| > What is your goal - speed? Code size? Portability? Security? That depends on the target. I selected them because they represent different aspects of the state of the art. > ... and I would argue that modern JS VMs are competitive with them in many respects But not all, and in many places, not even close. JS VMs make trade-offs that we don't need if we abandon JS, and on top of it all, you have Mozilla insisting against shared-state multi-threading supported and exposed by the VM, which discards enormously important optimization opportunities) -- and that's just the tip of the iceberg. Get rid of JS, get rid of Mozilla's self-enforced constraints on the browser, and look very seriously at something like NaCL which blends native execution performance (including being able to drop to SIMD instructions) with security sandboxing. Let language authors target the low-level machine, and target your high-level general purpose bytecode. Once you've built a runtime in which I could implement a JS runtime that's as performant as yours, we will no longer be operating in a two-tier universe in which browser makers think that JS is good enough for everyone but themselves. |
1. Shared-state multithreading. This has been proposed by various people in the past, and is still being debated. There are people for it and against it in various places. It might happen, if there is consensus to standardize it.
2. SIMD: PNaCl (which I mention since you mention NaCl in that context) does not have SIMD. But of course it can add SIMD, just like Mono and Dart have, and there is a proposal for JS as well, hopefully that will get standardized.
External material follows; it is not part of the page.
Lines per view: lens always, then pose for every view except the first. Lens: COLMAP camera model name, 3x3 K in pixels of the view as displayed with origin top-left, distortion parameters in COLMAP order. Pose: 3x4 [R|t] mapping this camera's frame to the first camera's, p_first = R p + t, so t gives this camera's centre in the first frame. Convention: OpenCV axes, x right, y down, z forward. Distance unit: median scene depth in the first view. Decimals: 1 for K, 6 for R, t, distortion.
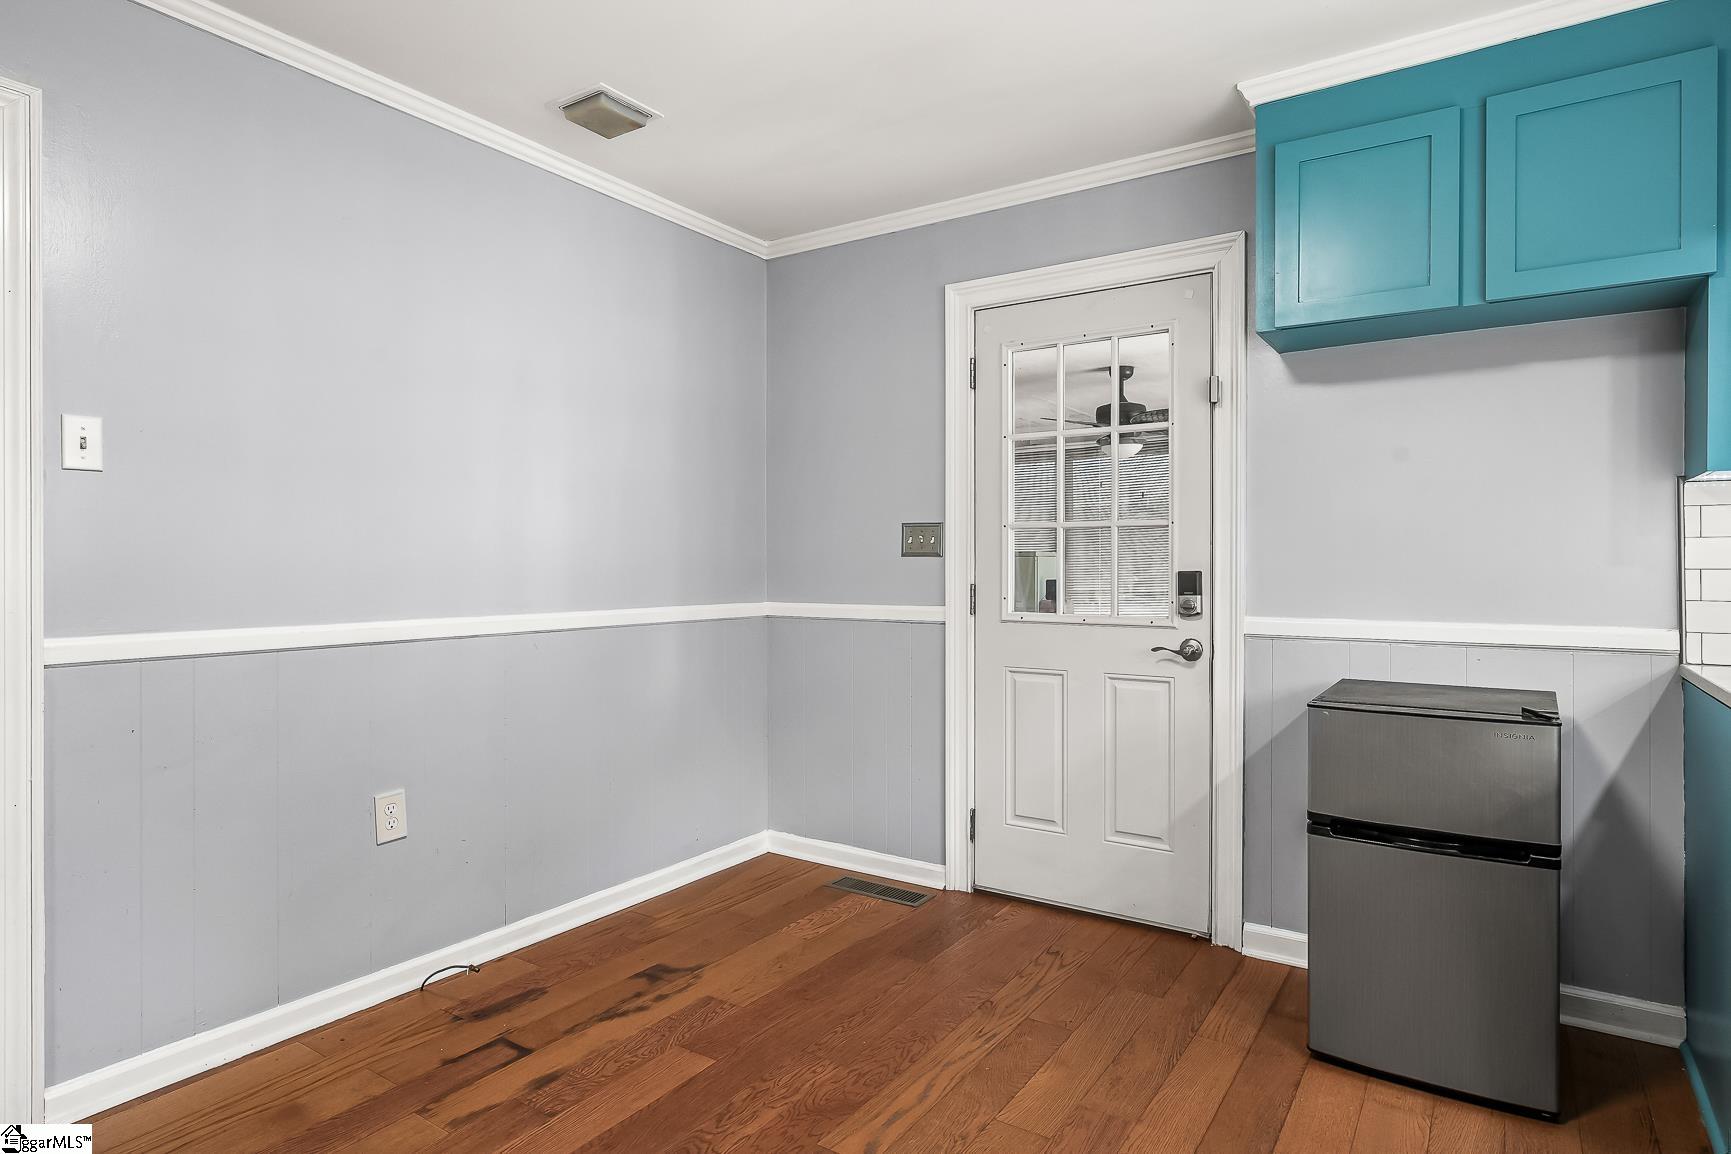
lens RADIAL K [[990.2, 0, 865.5], [0, 990.2, 577.0], [0, 0, 1]] dist [0.001886, 0.000454]
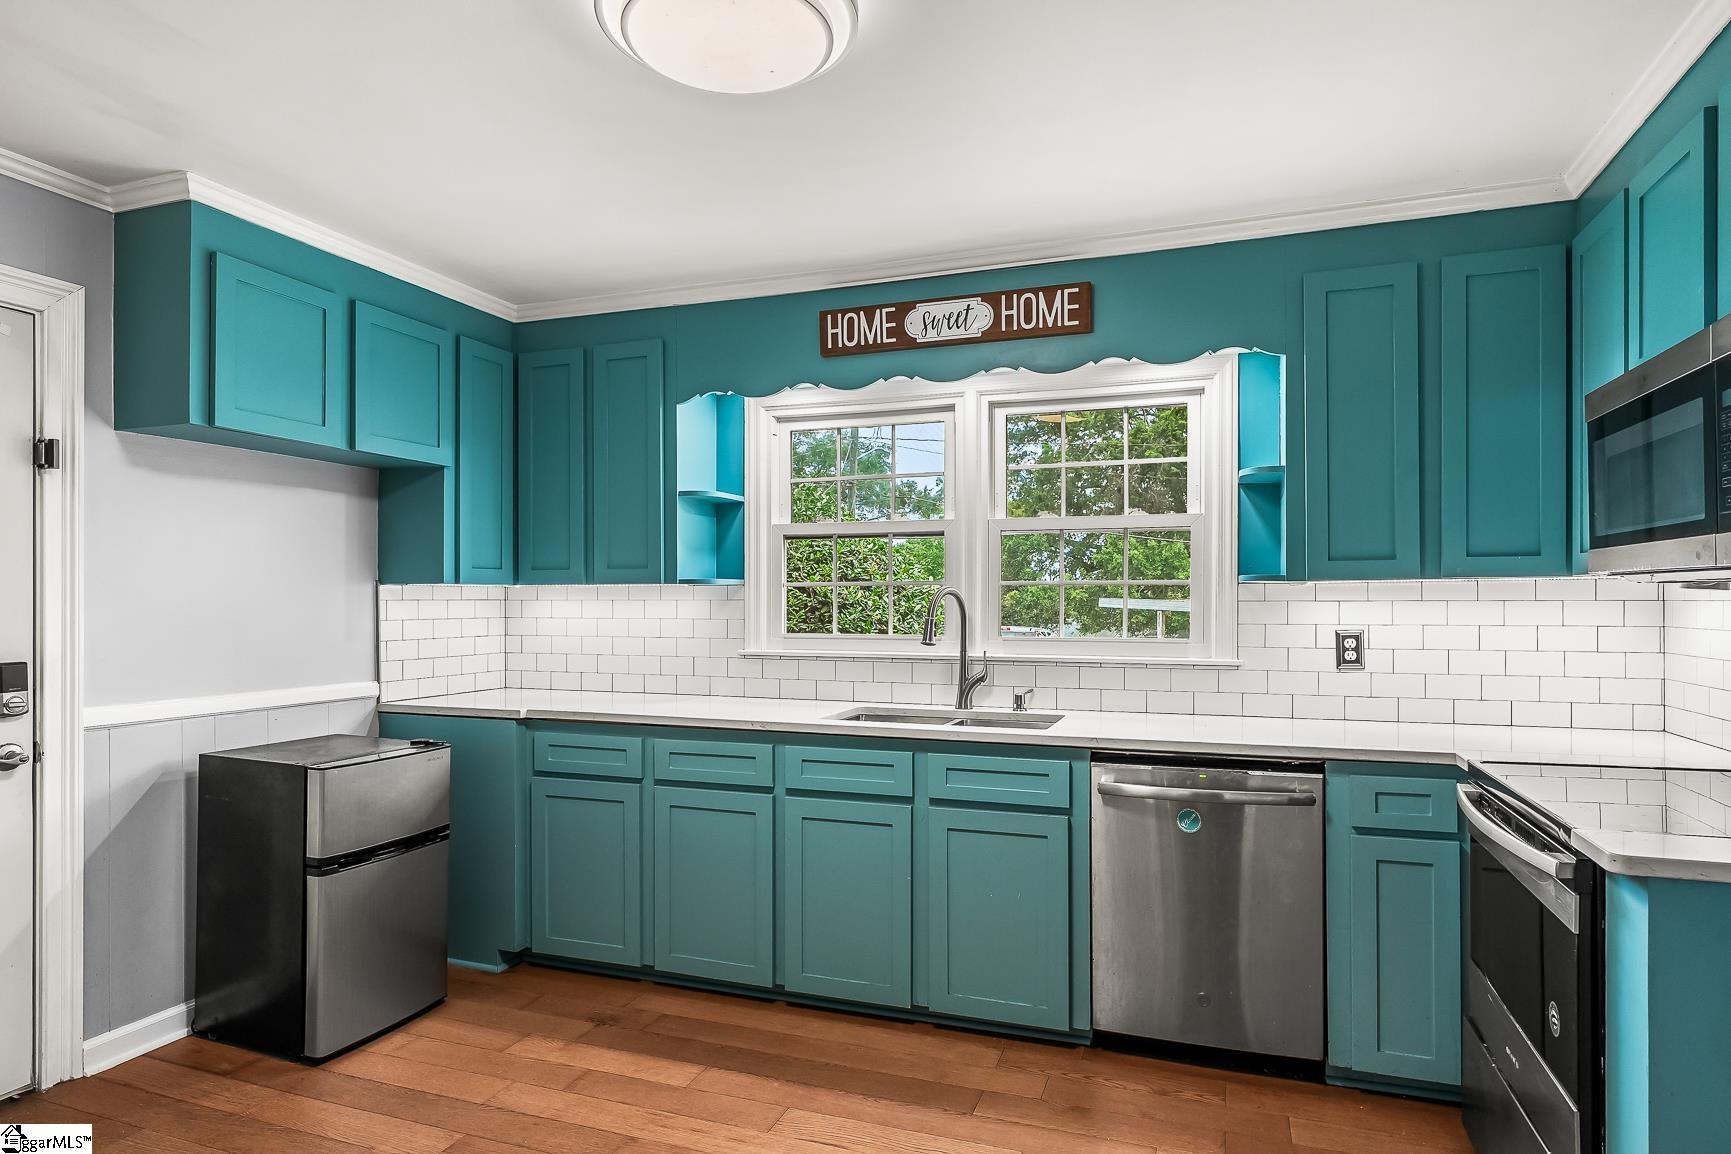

So even those limitations are in principle resolvable. They do depend on standardization, of course, but so would any VM you want to run on the web.
> Let language authors target the low-level machine, and target your high-level general purpose bytecode.
asm.js is meant to get performance similar to a low-level machine. It's already very close to native on many benchmarks.
> Once you've built a runtime in which I could implement a JS runtime that's as performant as yours
I don't follow that. You can't make a fast JS runtime in your previous examples (the JVM, PNaCl, .NET, etc.).